On the credit-risk side, since the collapse of Lehman Brothers in 2008, the focus has moved beyond borrowers' default and towards counterparty risk. Banks are putting in additional measures and systems to assess the risk ratings of their trading partners and make sure they are able to honour their contractual obligations, Leung says.
Meanwhile, continued market volatility - driven by global political and economic uncertainties - has made liquidity management a top priority. To keep themselves adequately funded, banks need to "religiously" manage their capital adequacy and loan-to-deposit ratios - a measure of the coverage of the bank's shorter-term funding over its longer-term loans - and ensure they are low enough, Leung says.
Recent high-profile local fraud cases have led Hong Kong banking regulators to step up efforts against money laundering. Another operational risk that has come under the spotlight is systems risk - a good example of which occurred recently in the US, when trading on the Nasdaq exchange crashed for hours because of a technical glitch.
To address these challenges, banks are devoting their attention to making sure they have the people and the systems in place to manage these risks.
On the talent side, this involves hiring the right people who can understand and foresee market trends and demands. An example is the liberalisation of the RMB, Leung says.

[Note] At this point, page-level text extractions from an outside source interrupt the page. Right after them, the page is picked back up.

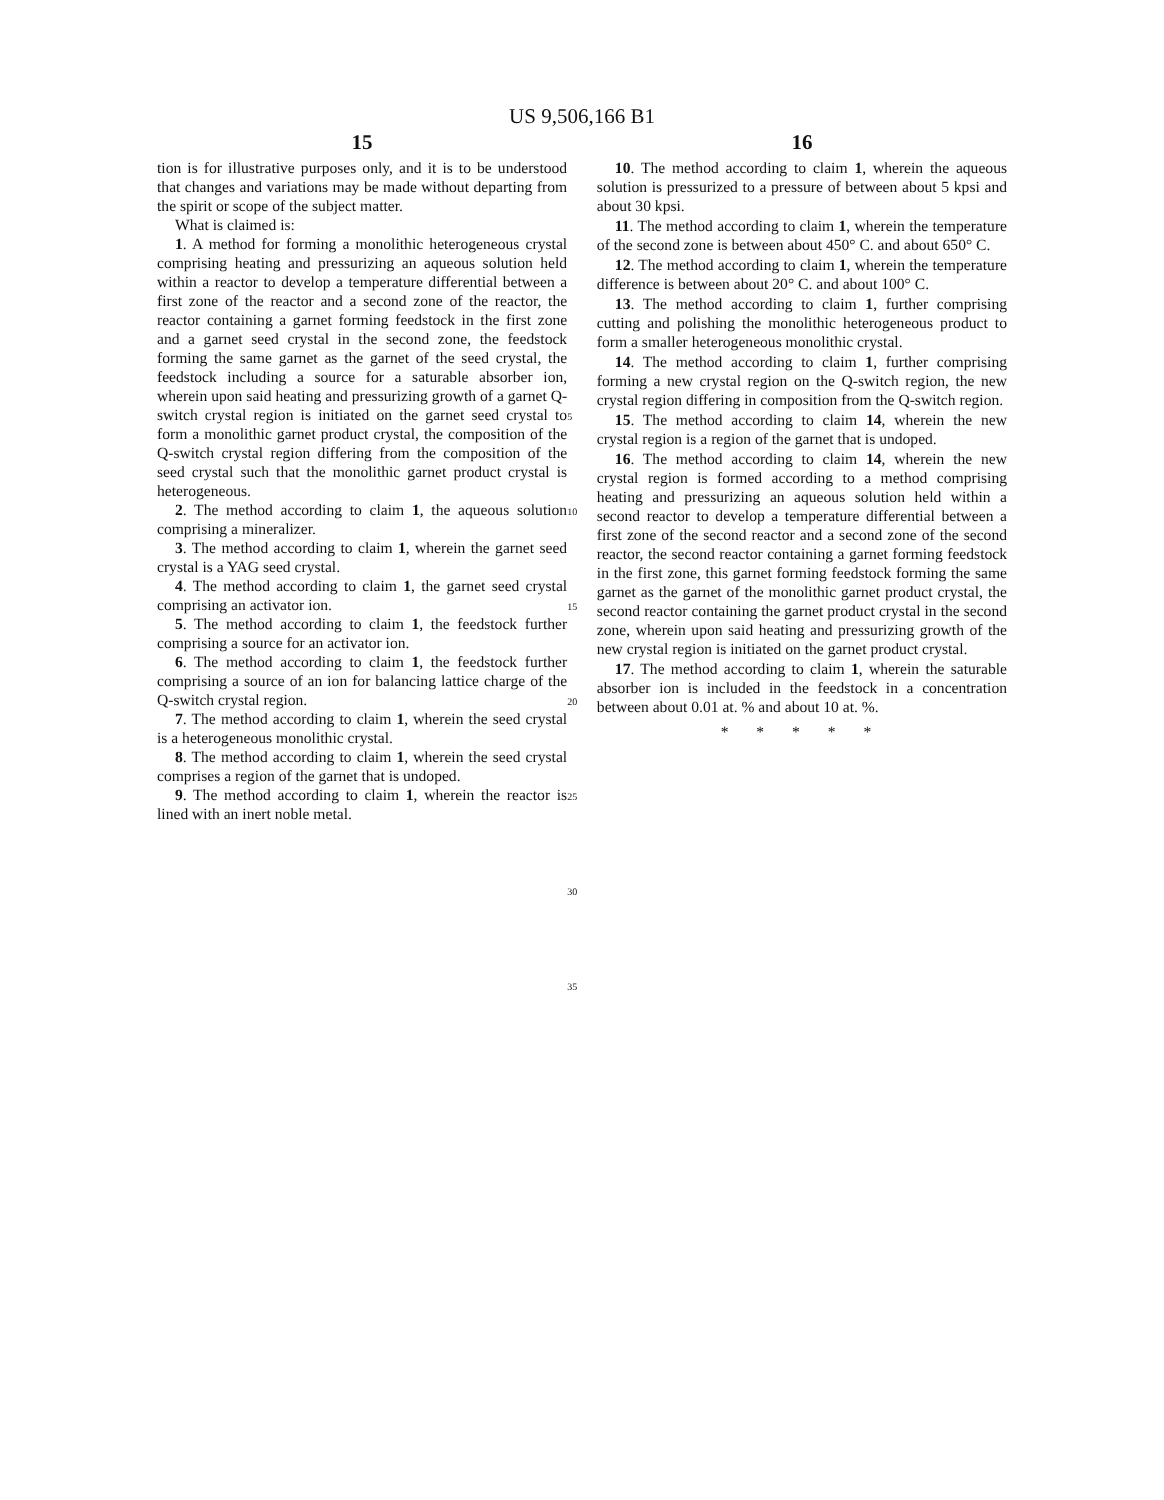US 9,506,166 B1
15
tion is for illustrative purposes only, and it is to be understood that changes and variations may be made without departing from the spirit or scope of the subject matter.
What is claimed is:
1. A method for forming a monolithic heterogeneous crystal comprising heating and pressurizing an aqueous solution held within a reactor to develop a temperature differential between a first zone of the reactor and a second zone of the reactor, the reactor containing a garnet forming feedstock in the first zone and a garnet seed crystal in the second zone, the feedstock forming the same garnet as the garnet of the seed crystal, the feedstock including a source for a saturable absorber ion, wherein upon said heating and pressurizing growth of a garnet Q-switch crystal region is initiated on the garnet seed crystal to form a monolithic garnet product crystal, the composition of the Q-switch crystal region differing from the composition of the seed crystal such that the monolithic garnet product crystal is heterogeneous.
2. The method according to claim 1, the aqueous solution comprising a mineralizer.
3. The method according to claim 1, wherein the garnet seed crystal is a YAG seed crystal.
4. The method according to claim 1, the garnet seed crystal comprising an activator ion.
5. The method according to claim 1, the feedstock further comprising a source for an activator ion.
6. The method according to claim 1, the feedstock further comprising a source of an ion for balancing lattice charge of the Q-switch crystal region.
7. The method according to claim 1, wherein the seed crystal is a heterogeneous monolithic crystal.
8. The method according to claim 1, wherein the seed crystal comprises a region of the garnet that is undoped.
9. The method according to claim 1, wherein the reactor is lined with an inert noble metal.
5
10
15
20
25
30
35
16
10. The method according to claim 1, wherein the aqueous solution is pressurized to a pressure of between about 5 kpsi and about 30 kpsi.
11. The method according to claim 1, wherein the temperature of the second zone is between about 450° C. and about 650° C.
12. The method according to claim 1, wherein the temperature difference is between about 20° C. and about 100° C.
13. The method according to claim 1, further comprising cutting and polishing the monolithic heterogeneous product to form a smaller heterogeneous monolithic crystal.
14. The method according to claim 1, further comprising forming a new crystal region on the Q-switch region, the new crystal region differing in composition from the Q-switch region.
15. The method according to claim 14, wherein the new crystal region is a region of the garnet that is undoped.
16. The method according to claim 14, wherein the new crystal region is formed according to a method comprising heating and pressurizing an aqueous solution held within a second reactor to develop a temperature differential between a first zone of the second reactor and a second zone of the second reactor, the second reactor containing a garnet forming feedstock in the first zone, this garnet forming feedstock forming the same garnet as the garnet of the monolithic garnet product crystal, the second reactor containing the garnet product crystal in the second zone, wherein upon said heating and pressurizing growth of the new crystal region is initiated on the garnet product crystal.
17. The method according to claim 1, wherein the saturable absorber ion is included in the feedstock in a concentration between about 0.01 at. % and about 10 at. %.
* * * * *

Few in banking would have believed the current pace with which the Chinese currency is becoming available to Hong Kong banks for use in providing products and services to customers. "You need someone who has the connections and foresight so that they can hopefully see what's coming in six months' time," Leung says.
And with the rise of so-called "big data", banks need to pour increasing amounts of processing power into making sense of the huge amounts of information that are available to them.
While banks are well-equipped to use and consume data that is structured - for example, every bank customer has a client record with discrete entry fields - the challenge is to take unstructured data from new sources such as blogs and social media and make good use of it. This data can include text, images or even videos.
"The challenge now for banks is to make use of technologies now being made available to extract data from this vast pool of information to help them make the right decisions," Leung says.